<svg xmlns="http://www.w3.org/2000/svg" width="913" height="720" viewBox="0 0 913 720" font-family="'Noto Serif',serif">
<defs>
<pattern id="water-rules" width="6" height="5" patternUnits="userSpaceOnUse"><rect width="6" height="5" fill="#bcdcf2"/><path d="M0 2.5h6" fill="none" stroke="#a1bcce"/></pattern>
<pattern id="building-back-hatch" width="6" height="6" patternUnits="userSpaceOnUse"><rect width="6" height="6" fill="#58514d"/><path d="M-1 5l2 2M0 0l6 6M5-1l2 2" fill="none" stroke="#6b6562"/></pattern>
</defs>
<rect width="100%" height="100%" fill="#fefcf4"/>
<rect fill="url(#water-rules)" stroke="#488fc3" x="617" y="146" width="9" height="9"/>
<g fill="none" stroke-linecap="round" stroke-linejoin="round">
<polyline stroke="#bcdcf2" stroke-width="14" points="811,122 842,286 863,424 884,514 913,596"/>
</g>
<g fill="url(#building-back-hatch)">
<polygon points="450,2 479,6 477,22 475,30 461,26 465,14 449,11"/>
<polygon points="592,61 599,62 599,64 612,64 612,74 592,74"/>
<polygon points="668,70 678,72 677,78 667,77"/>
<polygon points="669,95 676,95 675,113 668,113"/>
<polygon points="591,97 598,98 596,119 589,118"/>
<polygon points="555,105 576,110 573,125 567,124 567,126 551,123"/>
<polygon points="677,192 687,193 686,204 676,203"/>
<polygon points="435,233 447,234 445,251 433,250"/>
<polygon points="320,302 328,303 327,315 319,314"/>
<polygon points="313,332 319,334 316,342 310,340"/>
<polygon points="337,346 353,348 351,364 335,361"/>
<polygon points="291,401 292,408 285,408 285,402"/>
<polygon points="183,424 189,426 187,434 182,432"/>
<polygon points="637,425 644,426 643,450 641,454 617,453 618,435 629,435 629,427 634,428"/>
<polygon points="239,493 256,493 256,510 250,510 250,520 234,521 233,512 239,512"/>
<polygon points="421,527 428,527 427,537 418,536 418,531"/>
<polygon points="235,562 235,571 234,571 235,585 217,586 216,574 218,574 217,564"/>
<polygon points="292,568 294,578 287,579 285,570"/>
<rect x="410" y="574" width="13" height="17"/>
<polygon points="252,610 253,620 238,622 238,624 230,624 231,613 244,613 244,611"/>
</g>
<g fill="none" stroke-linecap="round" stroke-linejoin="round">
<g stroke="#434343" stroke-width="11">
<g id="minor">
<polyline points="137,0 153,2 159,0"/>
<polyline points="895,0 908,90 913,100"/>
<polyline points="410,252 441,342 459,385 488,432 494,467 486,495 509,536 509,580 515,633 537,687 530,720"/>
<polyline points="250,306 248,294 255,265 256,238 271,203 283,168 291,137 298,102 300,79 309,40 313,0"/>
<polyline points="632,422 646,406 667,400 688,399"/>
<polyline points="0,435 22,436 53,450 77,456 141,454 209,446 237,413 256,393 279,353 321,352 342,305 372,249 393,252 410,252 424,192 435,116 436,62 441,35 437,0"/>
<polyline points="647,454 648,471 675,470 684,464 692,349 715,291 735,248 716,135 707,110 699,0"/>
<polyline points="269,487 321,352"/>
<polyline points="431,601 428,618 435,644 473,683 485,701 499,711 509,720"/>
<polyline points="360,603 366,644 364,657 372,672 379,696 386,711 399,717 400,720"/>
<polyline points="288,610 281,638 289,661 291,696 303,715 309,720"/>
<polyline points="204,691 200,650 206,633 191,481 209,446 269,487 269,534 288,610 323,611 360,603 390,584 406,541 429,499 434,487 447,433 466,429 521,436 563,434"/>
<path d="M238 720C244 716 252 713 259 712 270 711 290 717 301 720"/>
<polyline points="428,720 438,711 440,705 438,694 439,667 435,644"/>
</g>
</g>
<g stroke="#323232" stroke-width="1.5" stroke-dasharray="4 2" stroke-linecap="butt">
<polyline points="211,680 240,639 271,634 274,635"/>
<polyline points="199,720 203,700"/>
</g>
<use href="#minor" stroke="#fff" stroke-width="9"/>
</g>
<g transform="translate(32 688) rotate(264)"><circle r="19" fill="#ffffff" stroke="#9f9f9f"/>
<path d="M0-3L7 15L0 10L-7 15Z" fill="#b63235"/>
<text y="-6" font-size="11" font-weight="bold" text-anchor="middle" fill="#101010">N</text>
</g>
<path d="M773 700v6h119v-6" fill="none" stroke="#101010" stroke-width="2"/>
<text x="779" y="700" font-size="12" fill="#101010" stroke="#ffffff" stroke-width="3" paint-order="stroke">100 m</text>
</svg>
+++
▶ **Your goal**
Your response must repeat the entries above exactly, in full.

▶ **The answer**
<svg xmlns="http://www.w3.org/2000/svg" width="913" height="720" viewBox="0 0 913 720" font-family="'Noto Serif',serif">
<defs>
<pattern id="water-rules" width="6" height="5" patternUnits="userSpaceOnUse"><rect width="6" height="5" fill="#bcdcf2"/><path d="M0 2.5h6" fill="none" stroke="#a1bcce"/></pattern>
<pattern id="building-back-hatch" width="6" height="6" patternUnits="userSpaceOnUse"><rect width="6" height="6" fill="#58514d"/><path d="M-1 5l2 2M0 0l6 6M5-1l2 2" fill="none" stroke="#6b6562"/></pattern>
</defs>
<rect width="100%" height="100%" fill="#fefcf4"/>
<rect fill="url(#water-rules)" stroke="#488fc3" x="617" y="146" width="9" height="9"/>
<g fill="none" stroke-linecap="round" stroke-linejoin="round">
<polyline stroke="#bcdcf2" stroke-width="14" points="811,122 842,286 863,424 884,514 913,596"/>
</g>
<g fill="url(#building-back-hatch)">
<polygon points="450,2 479,6 477,22 475,30 461,26 465,14 449,11"/>
<polygon points="592,61 599,62 599,64 612,64 612,74 592,74"/>
<polygon points="668,70 678,72 677,78 667,77"/>
<polygon points="669,95 676,95 675,113 668,113"/>
<polygon points="591,97 598,98 596,119 589,118"/>
<polygon points="555,105 576,110 573,125 567,124 567,126 551,123"/>
<polygon points="677,192 687,193 686,204 676,203"/>
<polygon points="435,233 447,234 445,251 433,250"/>
<polygon points="320,302 328,303 327,315 319,314"/>
<polygon points="313,332 319,334 316,342 310,340"/>
<polygon points="337,346 353,348 351,364 335,361"/>
<polygon points="291,401 292,408 285,408 285,402"/>
<polygon points="183,424 189,426 187,434 182,432"/>
<polygon points="637,425 644,426 643,450 641,454 617,453 618,435 629,435 629,427 634,428"/>
<polygon points="239,493 256,493 256,510 250,510 250,520 234,521 233,512 239,512"/>
<polygon points="421,527 428,527 427,537 418,536 418,531"/>
<polygon points="235,562 235,571 234,571 235,585 217,586 216,574 218,574 217,564"/>
<polygon points="292,568 294,578 287,579 285,570"/>
<rect x="410" y="574" width="13" height="17"/>
<polygon points="252,610 253,620 238,622 238,624 230,624 231,613 244,613 244,611"/>
</g>
<g fill="none" stroke-linecap="round" stroke-linejoin="round">
<g stroke="#434343" stroke-width="11">
<g id="minor">
<polyline points="137,0 153,2 159,0"/>
<polyline points="895,0 908,90 913,100"/>
<polyline points="410,252 441,342 459,385 488,432 494,467 486,495 509,536 509,580 515,633 537,687 530,720"/>
<polyline points="250,306 248,294 255,265 256,238 271,203 283,168 291,137 298,102 300,79 309,40 313,0"/>
<polyline points="632,422 646,406 667,400 688,399"/>
<polyline points="0,435 22,436 53,450 77,456 141,454 209,446 237,413 256,393 279,353 321,352 342,305 372,249 393,252 410,252 424,192 435,116 436,62 441,35 437,0"/>
<polyline points="647,454 648,471 675,470 684,464 692,349 715,291 735,248 716,135 707,110 699,0"/>
<polyline points="269,487 321,352"/>
<polyline points="431,601 428,618 435,644 473,683 485,701 499,711 509,720"/>
<polyline points="360,603 366,644 364,657 372,672 379,696 386,711 399,717 400,720"/>
<polyline points="288,610 281,638 289,661 291,696 303,715 309,720"/>
<polyline points="204,691 200,650 206,633 191,481 209,446 269,487 269,534 288,610 323,611 360,603 390,584 406,541 429,499 434,487 447,433 466,429 521,436 563,434"/>
<path d="M238 720C244 716 252 713 259 712 270 711 290 717 301 720"/>
<polyline points="428,720 438,711 440,705 438,694 439,667 435,644"/>
</g>
</g>
<g stroke="#323232" stroke-width="1.5" stroke-dasharray="4 2" stroke-linecap="butt">
<polyline points="211,680 240,639 271,634 274,635"/>
<polyline points="199,720 203,700"/>
</g>
<use href="#minor" stroke="#fff" stroke-width="9"/>
</g>
<g transform="translate(32 688) rotate(264)"><circle r="19" fill="#ffffff" stroke="#9f9f9f"/>
<path d="M0-3L7 15L0 10L-7 15Z" fill="#b63235"/>
<text y="-6" font-size="11" font-weight="bold" text-anchor="middle" fill="#101010">N</text>
</g>
<path d="M773 700v6h119v-6" fill="none" stroke="#101010" stroke-width="2"/>
<text x="779" y="700" font-size="12" fill="#101010" stroke="#ffffff" stroke-width="3" paint-order="stroke">100 m</text>
</svg>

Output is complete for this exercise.